Crowley: We have somebody else in the hospital who keeps an eye on them. And the one thing I would tell people is that when our hospital got the grant, it was before I came. To be honest, they had no idea of how extensive and what the resources would be to implement it. So while it was a great way to get some financial reimbursement for what we were putting in, the effort was much larger than anybody realized that it will be. It was much more of a challenge. I don’t think they quite understood how much work it would be to put in ambulatory EMRs in about 30-35 different practices.
So that really was a challenge and I would tell anybody when you’re looking at grants, you really need to make sure you understand what it will take, because we needed to put in a lot more resources. It was so challenging for us that at one point, we actually did contemplate withdrawing from the grant. We actually had a meeting with the Board. We had a project manager who had left and we were really struggling getting it off the ground. And we really discussed whether we should pull back?
And to be honest, I think the state also thought that we’d pull back. They were thinking, ‘They just don’t seem to be able to make it.’ And in the end, we decided we had to get electronic medical records in these places somehow. We had to just pull everything together and try to get through this, and we went forward with it, which turned out to be the right decision and a wonderful decision. But we weren’t sure at that time that we would be able to do it. So when you’re looking at grants, the statement, ‘there’s no such thing as a free lunch’ really is true. I mean, they really come with a lot of work.
So when they come to me sometimes with some grants, I have to ask, ‘Do we really understand what this will take? Is this really what we want to be putting our energies on?’ So you really have to prioritize the grants also. Is this part of your strategic plan? This was the right move because it’s certainly part of our mission to provide patient safety and good documentation system for our providers. But just because it’s a grant or it’s free money, it doesn’t mean you should automatically go for it.
Guerra: It certainly sounds like—and this probably happen to most places—the person who deals with finding grants should bring anything healthcare IT-related to the CIO so that the CIO can evaluate it and see it fits in with the strategic plan and if the requirements for obtaining the money are manageable. Does that make sense?
Crowley: Right. There definitely has to be a process, and as a CIO, sometimes you have to curb the enthusiasm. And they just say, ‘No, this easy.’ Or I’ll hear, ‘The grant will pay for a project manager.’ Well, the grant may pay for the project manager, but in most cases you still have to find and hire someone. That itself can be a challenge. And the project manager is still going to have to utilize your regular resources within the hospital. And then you have to decide how you’re going to maintain it.
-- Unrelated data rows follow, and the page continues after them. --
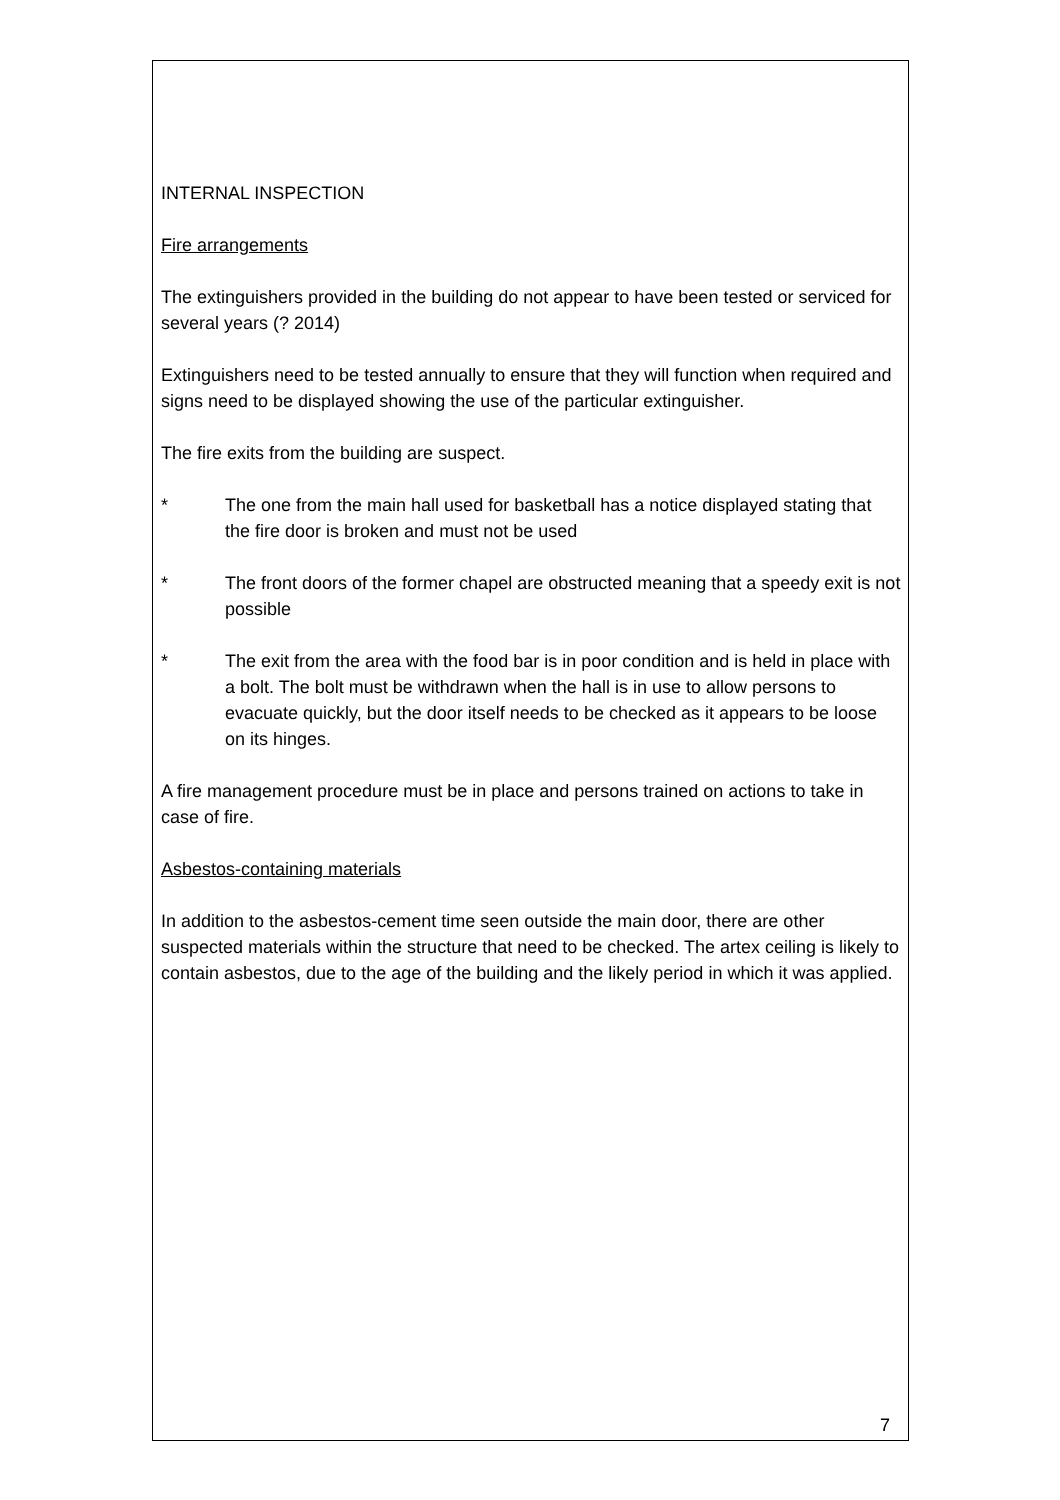INTERNAL INSPECTION
Fire arrangements
The extinguishers provided in the building do not appear to have been tested or serviced for several years (? 2014)
Extinguishers need to be tested annually to ensure that they will function when required and signs need to be displayed showing the use of the particular extinguisher.
The fire exits from the building are suspect.
* The one from the main hall used for basketball has a notice displayed stating that the fire door is broken and must not be used
* The front doors of the former chapel are obstructed meaning that a speedy exit is not possible
* The exit from the area with the food bar is in poor condition and is held in place with a bolt. The bolt must be withdrawn when the hall is in use to allow persons to evacuate quickly, but the door itself needs to be checked as it appears to be loose on its hinges.
A fire management procedure must be in place and persons trained on actions to take in case of fire.
Asbestos-containing materials
In addition to the asbestos-cement time seen outside the main door, there are other suspected materials within the structure that need to be checked. The artex ceiling is likely to contain asbestos, due to the age of the building and the likely period in which it was applied.
7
Guerra: It’s interesting. I was just thinking that the objectives may be a little conflicting in the sense that the person in charge of the grant program for the hospital—their job is to get grant money, and so they want to apply for grants and get the money. And in certain scenarios that we’re talking about, the CIO may not find that particular grant worthwhile or manageable. So you may have a little bit of a conflict there of competing interests.
Guerra: That is very interesting. I hadn’t thought about that. I love when I think about things that I haven’t thought about before. And you hit me twice on this interview—first with the urgent care scenario and now with the grant situation. Very good.